Sur les demandes accessoires
Sur les dépens et sur les frais non répétibles
Mme [L] [F] née [K], Mme [G] [I] et M. [P] [I] succombant, ils seront condamnés in solidum à supporter l’intégralité des dépens en application de l’article 696 du Code de procédure civile.
Ils seront condamnés in solidum à payer au SDC de l’ensemble immobilier [Adresse 5] la somme de 1.000 euros au titre de l’article 700 du code de procédure civile.

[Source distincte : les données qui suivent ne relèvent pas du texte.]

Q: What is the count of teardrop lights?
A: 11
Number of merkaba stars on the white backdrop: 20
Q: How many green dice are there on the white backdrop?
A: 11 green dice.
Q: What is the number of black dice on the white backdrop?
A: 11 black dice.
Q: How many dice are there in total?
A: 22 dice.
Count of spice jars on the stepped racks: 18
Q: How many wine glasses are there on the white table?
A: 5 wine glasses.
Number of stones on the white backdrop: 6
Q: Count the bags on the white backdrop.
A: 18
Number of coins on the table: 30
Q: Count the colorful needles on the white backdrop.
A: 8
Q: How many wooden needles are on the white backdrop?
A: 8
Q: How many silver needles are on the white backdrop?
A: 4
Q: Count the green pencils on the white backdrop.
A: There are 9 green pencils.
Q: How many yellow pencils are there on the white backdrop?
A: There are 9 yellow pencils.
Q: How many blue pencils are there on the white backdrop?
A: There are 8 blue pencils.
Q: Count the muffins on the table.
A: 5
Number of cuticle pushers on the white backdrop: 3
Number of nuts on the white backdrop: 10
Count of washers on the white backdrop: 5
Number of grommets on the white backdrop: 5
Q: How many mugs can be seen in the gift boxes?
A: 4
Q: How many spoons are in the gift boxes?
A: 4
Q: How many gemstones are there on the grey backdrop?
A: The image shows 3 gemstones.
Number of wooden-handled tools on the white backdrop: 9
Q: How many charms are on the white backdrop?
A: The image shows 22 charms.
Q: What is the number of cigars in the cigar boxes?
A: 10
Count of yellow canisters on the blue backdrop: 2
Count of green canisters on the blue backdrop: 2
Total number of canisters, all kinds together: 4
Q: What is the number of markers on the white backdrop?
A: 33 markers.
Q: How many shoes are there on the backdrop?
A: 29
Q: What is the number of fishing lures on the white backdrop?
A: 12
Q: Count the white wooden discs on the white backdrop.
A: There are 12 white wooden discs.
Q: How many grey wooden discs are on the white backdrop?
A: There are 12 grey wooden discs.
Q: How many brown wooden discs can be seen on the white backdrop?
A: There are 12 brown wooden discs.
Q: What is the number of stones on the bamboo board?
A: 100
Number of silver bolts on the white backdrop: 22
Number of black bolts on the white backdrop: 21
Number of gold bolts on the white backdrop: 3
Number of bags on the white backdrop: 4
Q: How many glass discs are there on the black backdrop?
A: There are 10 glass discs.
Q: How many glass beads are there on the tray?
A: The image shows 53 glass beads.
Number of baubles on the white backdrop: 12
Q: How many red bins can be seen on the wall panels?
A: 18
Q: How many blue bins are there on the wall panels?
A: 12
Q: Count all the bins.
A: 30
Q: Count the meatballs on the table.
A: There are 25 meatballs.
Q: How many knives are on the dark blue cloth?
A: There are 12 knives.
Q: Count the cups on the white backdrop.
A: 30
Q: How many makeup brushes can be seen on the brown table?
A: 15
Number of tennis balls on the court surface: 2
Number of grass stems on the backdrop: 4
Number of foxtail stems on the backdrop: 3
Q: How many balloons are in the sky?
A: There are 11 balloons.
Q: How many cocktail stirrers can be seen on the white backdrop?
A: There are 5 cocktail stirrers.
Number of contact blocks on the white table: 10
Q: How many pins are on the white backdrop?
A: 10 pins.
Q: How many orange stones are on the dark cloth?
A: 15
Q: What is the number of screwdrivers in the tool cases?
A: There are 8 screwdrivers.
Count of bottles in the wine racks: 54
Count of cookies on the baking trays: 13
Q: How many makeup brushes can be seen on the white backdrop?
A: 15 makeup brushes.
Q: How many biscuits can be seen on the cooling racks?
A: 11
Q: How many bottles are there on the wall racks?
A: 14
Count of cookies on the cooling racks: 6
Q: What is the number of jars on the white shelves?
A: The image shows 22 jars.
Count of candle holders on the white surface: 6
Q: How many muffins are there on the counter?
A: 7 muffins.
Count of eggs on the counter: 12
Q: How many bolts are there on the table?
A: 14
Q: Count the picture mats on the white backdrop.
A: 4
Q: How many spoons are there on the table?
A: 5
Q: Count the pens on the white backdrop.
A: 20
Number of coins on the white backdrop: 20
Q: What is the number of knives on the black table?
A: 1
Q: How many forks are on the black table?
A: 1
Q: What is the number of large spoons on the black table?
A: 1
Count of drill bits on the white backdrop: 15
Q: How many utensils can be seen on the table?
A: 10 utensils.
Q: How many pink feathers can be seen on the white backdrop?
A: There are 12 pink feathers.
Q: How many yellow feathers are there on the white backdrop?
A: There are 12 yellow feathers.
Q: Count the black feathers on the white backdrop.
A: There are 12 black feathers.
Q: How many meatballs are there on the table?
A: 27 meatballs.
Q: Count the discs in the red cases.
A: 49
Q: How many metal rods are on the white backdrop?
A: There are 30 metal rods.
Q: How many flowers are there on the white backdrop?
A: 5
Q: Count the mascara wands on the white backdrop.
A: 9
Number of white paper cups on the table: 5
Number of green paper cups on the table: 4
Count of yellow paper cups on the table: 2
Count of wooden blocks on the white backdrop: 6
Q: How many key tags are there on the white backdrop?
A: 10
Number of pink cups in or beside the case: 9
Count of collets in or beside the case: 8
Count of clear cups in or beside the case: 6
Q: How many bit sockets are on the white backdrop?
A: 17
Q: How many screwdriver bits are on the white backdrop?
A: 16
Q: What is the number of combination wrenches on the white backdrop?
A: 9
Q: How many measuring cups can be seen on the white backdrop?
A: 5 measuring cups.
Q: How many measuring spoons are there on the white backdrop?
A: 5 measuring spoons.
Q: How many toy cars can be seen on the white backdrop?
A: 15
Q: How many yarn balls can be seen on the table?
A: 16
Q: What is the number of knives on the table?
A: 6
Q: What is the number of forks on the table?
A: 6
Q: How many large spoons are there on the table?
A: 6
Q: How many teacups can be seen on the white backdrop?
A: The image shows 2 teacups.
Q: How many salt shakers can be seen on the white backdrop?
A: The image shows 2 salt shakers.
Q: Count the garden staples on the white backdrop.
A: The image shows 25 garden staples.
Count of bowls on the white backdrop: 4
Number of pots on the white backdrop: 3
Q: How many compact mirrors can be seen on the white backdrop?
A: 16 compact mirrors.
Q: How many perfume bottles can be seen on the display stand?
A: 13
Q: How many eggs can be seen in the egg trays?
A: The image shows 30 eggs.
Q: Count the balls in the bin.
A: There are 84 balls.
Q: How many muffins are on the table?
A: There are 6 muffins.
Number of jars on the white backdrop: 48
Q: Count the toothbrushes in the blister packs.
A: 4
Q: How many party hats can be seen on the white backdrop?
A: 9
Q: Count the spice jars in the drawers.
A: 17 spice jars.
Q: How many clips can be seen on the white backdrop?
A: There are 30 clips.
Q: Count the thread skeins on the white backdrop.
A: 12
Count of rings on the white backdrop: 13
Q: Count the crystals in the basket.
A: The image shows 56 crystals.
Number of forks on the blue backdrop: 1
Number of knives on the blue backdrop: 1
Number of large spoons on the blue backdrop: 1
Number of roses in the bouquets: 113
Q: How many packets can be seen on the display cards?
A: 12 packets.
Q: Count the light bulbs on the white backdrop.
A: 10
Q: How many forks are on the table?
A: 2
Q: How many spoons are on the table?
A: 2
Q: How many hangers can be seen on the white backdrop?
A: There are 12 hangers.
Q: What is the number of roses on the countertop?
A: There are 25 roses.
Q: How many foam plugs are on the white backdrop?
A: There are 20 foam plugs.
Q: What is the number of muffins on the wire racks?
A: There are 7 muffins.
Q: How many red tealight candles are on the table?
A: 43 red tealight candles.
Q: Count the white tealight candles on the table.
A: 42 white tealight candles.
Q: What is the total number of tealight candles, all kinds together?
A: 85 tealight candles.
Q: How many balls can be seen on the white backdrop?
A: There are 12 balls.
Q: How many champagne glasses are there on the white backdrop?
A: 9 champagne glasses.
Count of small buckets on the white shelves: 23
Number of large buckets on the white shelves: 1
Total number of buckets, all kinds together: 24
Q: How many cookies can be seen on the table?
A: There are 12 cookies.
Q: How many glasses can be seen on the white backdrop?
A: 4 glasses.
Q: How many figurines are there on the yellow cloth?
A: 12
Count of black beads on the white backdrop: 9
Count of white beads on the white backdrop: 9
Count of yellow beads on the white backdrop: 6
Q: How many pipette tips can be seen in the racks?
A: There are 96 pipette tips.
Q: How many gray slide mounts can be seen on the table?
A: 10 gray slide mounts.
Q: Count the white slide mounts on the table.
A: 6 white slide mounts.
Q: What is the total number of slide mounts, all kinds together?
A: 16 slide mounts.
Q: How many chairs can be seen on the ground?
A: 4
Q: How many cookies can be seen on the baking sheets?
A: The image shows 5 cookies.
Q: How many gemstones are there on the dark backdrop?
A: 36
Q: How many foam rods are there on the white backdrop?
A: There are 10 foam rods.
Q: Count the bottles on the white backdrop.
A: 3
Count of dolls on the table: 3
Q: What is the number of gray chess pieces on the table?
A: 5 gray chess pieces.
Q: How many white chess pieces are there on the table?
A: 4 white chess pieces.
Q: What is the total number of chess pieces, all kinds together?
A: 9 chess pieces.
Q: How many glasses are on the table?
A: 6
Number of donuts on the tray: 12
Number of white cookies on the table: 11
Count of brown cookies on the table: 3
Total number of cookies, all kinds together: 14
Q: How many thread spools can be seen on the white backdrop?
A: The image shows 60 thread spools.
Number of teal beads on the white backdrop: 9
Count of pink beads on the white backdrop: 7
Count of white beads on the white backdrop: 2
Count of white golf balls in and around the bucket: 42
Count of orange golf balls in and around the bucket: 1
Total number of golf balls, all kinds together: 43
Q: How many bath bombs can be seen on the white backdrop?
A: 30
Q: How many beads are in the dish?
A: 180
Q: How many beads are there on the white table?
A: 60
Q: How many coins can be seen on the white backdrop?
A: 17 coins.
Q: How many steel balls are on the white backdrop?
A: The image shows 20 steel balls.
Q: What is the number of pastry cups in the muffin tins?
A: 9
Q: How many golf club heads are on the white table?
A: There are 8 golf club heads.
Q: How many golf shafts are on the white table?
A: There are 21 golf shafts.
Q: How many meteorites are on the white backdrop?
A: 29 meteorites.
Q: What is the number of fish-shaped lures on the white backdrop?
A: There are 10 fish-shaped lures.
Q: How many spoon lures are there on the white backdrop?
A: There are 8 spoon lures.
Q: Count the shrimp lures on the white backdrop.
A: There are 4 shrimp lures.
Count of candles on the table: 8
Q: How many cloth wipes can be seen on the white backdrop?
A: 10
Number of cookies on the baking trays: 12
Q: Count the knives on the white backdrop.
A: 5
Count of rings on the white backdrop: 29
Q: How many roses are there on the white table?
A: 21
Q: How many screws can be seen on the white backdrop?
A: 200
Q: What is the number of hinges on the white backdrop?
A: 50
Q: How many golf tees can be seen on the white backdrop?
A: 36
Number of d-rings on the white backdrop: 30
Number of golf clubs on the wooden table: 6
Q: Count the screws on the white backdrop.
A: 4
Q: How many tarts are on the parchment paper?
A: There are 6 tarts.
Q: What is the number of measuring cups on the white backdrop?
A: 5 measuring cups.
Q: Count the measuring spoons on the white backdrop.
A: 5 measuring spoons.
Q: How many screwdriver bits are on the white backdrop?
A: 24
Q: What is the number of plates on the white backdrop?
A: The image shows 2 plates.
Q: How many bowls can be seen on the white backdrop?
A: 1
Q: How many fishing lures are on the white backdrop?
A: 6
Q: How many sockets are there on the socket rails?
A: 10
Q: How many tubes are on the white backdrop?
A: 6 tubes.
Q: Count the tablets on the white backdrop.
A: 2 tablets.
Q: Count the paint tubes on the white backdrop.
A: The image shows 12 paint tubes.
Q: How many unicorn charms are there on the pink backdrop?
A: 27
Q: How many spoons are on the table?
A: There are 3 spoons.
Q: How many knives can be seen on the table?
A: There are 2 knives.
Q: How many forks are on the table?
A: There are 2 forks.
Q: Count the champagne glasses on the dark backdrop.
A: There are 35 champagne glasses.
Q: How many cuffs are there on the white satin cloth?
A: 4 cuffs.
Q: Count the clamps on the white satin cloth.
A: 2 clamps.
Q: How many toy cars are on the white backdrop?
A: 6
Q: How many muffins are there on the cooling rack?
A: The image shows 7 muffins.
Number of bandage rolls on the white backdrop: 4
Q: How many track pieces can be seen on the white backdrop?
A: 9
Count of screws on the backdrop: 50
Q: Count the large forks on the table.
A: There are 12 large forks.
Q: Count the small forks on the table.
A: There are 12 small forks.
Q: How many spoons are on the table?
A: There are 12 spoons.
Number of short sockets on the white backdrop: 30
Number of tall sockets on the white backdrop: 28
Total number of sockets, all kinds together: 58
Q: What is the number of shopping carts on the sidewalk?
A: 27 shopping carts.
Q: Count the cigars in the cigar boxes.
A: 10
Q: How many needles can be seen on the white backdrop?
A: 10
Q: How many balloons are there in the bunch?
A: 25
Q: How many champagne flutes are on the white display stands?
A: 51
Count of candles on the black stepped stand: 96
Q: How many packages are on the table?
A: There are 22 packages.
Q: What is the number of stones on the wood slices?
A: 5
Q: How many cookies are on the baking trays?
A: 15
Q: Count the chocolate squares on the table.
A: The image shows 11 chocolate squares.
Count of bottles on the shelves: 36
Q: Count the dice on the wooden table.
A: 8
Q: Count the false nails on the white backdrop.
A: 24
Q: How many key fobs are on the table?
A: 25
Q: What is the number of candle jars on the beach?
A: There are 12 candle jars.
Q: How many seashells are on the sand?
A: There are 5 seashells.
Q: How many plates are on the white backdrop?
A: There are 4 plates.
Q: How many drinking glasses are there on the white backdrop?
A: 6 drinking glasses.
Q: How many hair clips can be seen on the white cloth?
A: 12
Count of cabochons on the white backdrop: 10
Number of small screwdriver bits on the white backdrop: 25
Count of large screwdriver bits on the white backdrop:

Sur l’exécution provisoire
Il est rappelé qu’en application de l’article 514 du Code de procédure civile le présent jugement est de droit exécutoire à titre provisoire.
PAR CES MOTIFS,
Le tribunal judiciaire, pôle de proximité, statuant publiquement par jugement réputé contradictoire rendu en premier ressort, mis à disposition au greffe,
ÉCARTE d’office des débats la pièce n° 19 produite par le SDC de l’ensemble immobilier [Adresse 5] en application de l’article 16 du Code de procédure civile ;
CONDAMNE conjointement Mme [L] [F] née [K], Mme [G] [I] et M. [P] [I] à payer au SDC de l’ensemble immobilier [Adresse 5] situé au [Adresse 7], pris en la personne de son administrateur provisoire, Mme [E] [M], les sommes suivantes :
— cent vingt-cinq euros (125 euros) au titre des frais de recouvrement impayés,
— cinq mille sept cent huit euros et soixante douze centimes (5.708,72 euros) au titre des charges de copropriété impayées sur la période du 1er janvier 2021 au 1er juillet 2024, avec intérêts au taux légal à compter du 17 janvier 2024 sur la somme de 5.374,07 euros et de la présente décision pour le surplus ;
CONDAMNE conjointement Mme [L] [F] née [K], Mme [G] [I] et M. [P] [I] à payer au SDC de l’ensemble immobilier [Adresse 5] situé au [Adresse 7], pris en la personne de son administrateur provisoire, Mme [E] [M], la somme de huit cents euros (800 euros) à titre de dommages et intérêts ;
REJETTE les demandes formulées par Mme [G] [I] à l’encontre de Mme [L] [F] née [K] ;
CONDAMNE in solidum Mme [L] [F] née [K], Mme [G] [I] et M. [P] [I] aux dépens ;
CONDAMNE in solidum Mme [L] [F] née [K], Mme [G] [I] et M. [P] [I] à payer au SDC de l’ensemble immobilier [Adresse 5] situé au [Adresse 7], pris en la personne de son administrateur provisoire, Mme [E] [M], la somme de mille euros (1.000 euros) au titre de l’article 700 du Code de procédure civile ;
RAPPELLE que l’exécution provisoire de la présente décision est de droit ;
Ainsi jugé et prononcé les jour, mois et an ci-dessus indiqués.